Posted by Sascha Preiß on

Ausländer sind in Russland schnell als Ausländer bzw Nicht-Russen erkannt. Ob der Taxifahrer annimmt, man komme des Akzentes wegen sicherlich aus Jugoslawien, oder die Kellnerin vermutet, man müsse mindestens aus Tschechien wenn nicht sogar Polen kommen, man habe so ein unverkennbar polnisches Gesicht, ist eigentlich unerheblich. Man ist Ausländer. Wenn man dann antwortet, man sei in Wahrheit in Deutschland gebürtig, wird mancher verwundert, mit dem Lächeln des Bedauerns oder fassungslos hysterisch fragen, was einen als Deutscher denn nun ausgerechnet hierher verschlagen habe.
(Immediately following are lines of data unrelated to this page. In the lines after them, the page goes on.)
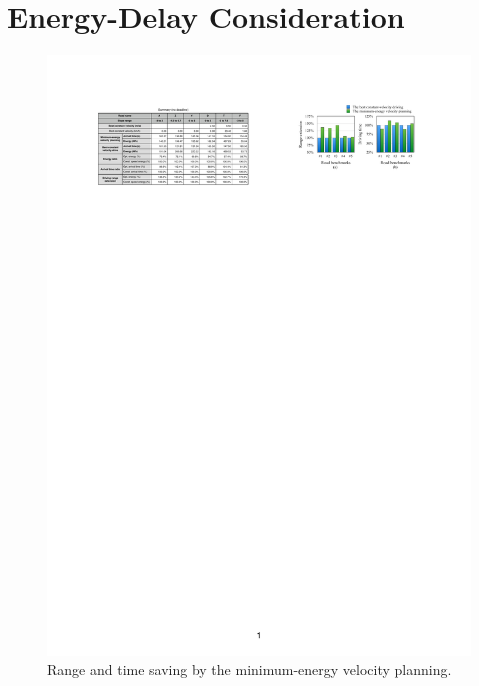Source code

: \documentclass{IEEEtran}
\begin{document}
\section{Energy-Delay Consideration} \label{sec:ed_consideration}
\begin{figure}	 %
\includegraphics[width=1.0\hsize]{Figures/no_deadline_bar.pdf}
\caption{Range and time saving by the minimum-energy velocity planning.}
\label{fig:no_deadline_bar}
\end{figure} 
\end{document}
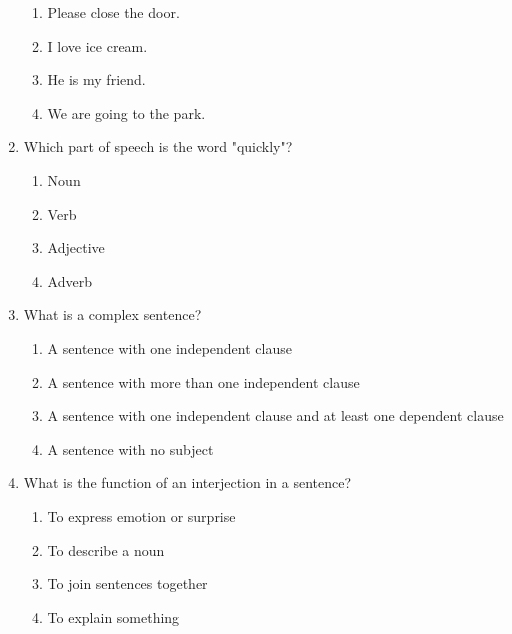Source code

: \documentclass[12pt]{article}
\begin{document}
\begin{enumerate}
    \begin{enumerate}[label=\Alph*.]
        \item Please close the door.
        \item I love ice cream.
        \item He is my friend.
        \item We are going to the park.
    \end{enumerate}

    \vspace{0.5cm}

    \item Which part of speech is the word "quickly"?

    \begin{enumerate}[label=\Alph*.]
        \item Noun
        \item Verb
        \item Adjective
        \item Adverb
    \end{enumerate}

    \vspace{0.5cm}

    \item What is a complex sentence?

    \begin{enumerate}[label=\Alph*.]
        \item A sentence with one independent clause
        \item A sentence with more than one independent clause
        \item A sentence with one independent clause and at least one dependent clause
        \item A sentence with no subject
    \end{enumerate}

    \vspace{0.5cm}

    \item What is the function of an interjection in a sentence?

    \begin{enumerate}[label=\Alph*.]
        \item To express emotion or surprise
        \item To describe a noun
        \item To join sentences together
        \item To explain something
    \end{enumerate}


\end{enumerate}
\end{document}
Es kann sogar vorkommen, dass man gefragt wird, ob ein Foto aufgenommen werden könne, weil man für den Fragenden die erste leibhaftige Begegnung mit einem Ausländer darstellt. So z.B. ein jugendlicher Mitarbeiter in einem kleinen Handyladen im Irkutsker Stadtzentrum. (Sein Kollege winkte jedoch ab, er sei aus Vladivostok und dort so vielen Ausländern begegnet, das würde überbewertet. So blieben wir ungeknipst.) Viele Möglichkeiten der Tarnung indes hat man nicht. Ein neues Handy mit viel bunt und Kram ist aber ein guter Anfang. Als wir aus dem Laden wieder heraustraten, sagte eine russische Freundin: Deutsche in Sibirien erkenne man stets an ihren uralten, spartanischen Mobiltelefonen, jetzt, da ich ein neues habe, sei es bedeutend schwerer, mich als Ausländer auszumachen. Dann lachten wir.